§ **Source texts of formatted documents**:
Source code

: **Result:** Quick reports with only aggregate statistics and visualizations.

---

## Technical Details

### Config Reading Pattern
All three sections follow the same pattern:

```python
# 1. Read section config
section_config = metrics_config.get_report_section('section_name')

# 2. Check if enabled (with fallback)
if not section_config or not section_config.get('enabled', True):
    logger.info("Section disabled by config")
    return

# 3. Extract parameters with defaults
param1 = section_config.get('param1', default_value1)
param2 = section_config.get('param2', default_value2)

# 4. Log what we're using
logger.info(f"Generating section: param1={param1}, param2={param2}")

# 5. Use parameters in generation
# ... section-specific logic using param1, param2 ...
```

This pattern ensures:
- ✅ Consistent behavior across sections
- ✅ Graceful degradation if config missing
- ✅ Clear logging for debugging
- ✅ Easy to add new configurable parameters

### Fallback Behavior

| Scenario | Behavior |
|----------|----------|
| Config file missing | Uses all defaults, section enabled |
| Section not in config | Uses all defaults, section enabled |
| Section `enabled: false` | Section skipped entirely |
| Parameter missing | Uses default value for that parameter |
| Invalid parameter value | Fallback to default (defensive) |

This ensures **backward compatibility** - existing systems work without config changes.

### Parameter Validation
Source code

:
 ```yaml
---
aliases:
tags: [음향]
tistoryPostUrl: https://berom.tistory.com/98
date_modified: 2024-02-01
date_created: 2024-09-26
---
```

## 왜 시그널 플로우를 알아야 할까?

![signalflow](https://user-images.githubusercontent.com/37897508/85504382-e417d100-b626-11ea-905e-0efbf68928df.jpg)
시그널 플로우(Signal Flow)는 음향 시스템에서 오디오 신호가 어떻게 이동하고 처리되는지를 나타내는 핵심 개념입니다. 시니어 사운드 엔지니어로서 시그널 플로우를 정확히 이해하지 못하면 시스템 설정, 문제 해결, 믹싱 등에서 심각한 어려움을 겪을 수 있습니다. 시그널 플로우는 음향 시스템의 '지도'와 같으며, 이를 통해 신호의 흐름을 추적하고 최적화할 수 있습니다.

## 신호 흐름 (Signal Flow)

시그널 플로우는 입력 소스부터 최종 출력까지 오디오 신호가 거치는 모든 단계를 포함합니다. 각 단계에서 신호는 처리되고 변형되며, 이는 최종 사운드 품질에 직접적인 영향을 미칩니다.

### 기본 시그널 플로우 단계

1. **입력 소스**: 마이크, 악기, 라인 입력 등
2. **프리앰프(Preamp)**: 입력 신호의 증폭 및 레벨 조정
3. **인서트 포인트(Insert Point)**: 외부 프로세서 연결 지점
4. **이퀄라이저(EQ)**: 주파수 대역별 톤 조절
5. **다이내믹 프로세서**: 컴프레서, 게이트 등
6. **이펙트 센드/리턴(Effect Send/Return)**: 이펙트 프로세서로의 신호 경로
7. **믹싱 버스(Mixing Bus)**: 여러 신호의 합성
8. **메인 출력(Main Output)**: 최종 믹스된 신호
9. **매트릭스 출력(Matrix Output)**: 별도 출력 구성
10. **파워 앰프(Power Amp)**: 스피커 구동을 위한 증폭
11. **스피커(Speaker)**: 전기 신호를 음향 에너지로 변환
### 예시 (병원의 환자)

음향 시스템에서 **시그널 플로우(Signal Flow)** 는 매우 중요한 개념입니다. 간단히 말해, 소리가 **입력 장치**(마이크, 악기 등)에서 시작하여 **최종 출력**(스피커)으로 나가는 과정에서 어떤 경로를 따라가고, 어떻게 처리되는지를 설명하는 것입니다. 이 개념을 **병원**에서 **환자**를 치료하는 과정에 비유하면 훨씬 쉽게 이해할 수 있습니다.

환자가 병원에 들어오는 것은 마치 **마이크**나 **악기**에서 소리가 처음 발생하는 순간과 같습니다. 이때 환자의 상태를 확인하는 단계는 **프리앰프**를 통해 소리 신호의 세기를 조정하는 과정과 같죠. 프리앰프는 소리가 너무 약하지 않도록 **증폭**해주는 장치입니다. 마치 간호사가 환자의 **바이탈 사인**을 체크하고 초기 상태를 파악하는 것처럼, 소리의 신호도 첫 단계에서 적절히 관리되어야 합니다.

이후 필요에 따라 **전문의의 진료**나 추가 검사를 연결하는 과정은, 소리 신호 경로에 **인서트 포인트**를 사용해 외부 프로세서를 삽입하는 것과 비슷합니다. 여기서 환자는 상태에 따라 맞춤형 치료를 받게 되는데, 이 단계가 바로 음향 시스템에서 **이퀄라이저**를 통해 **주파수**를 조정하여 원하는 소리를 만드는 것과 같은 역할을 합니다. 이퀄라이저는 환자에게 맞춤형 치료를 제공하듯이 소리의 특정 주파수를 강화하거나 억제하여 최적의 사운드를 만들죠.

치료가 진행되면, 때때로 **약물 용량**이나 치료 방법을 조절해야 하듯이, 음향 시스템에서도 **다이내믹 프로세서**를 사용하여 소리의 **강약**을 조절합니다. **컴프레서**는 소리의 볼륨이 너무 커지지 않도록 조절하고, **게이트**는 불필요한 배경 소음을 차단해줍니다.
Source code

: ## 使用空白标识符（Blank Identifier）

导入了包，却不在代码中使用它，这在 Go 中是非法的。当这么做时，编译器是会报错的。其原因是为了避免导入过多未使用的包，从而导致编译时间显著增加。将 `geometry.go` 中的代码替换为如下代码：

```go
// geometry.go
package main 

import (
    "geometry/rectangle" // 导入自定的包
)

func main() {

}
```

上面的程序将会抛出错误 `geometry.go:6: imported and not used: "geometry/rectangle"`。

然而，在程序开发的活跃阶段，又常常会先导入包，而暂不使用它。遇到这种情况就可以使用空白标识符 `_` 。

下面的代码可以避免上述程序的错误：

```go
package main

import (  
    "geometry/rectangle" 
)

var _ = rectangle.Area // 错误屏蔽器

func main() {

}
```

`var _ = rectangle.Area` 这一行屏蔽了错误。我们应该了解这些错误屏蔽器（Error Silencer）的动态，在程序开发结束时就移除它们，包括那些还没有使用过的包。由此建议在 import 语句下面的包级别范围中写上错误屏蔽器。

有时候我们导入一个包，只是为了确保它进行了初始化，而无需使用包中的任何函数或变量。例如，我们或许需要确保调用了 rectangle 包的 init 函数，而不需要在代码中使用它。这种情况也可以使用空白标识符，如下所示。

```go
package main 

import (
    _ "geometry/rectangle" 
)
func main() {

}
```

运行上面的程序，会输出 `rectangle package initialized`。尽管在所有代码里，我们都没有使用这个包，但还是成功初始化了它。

§ **Work order**: Respond with only the number of lines in the data that include the string "ensures".

§ **Task output**: 2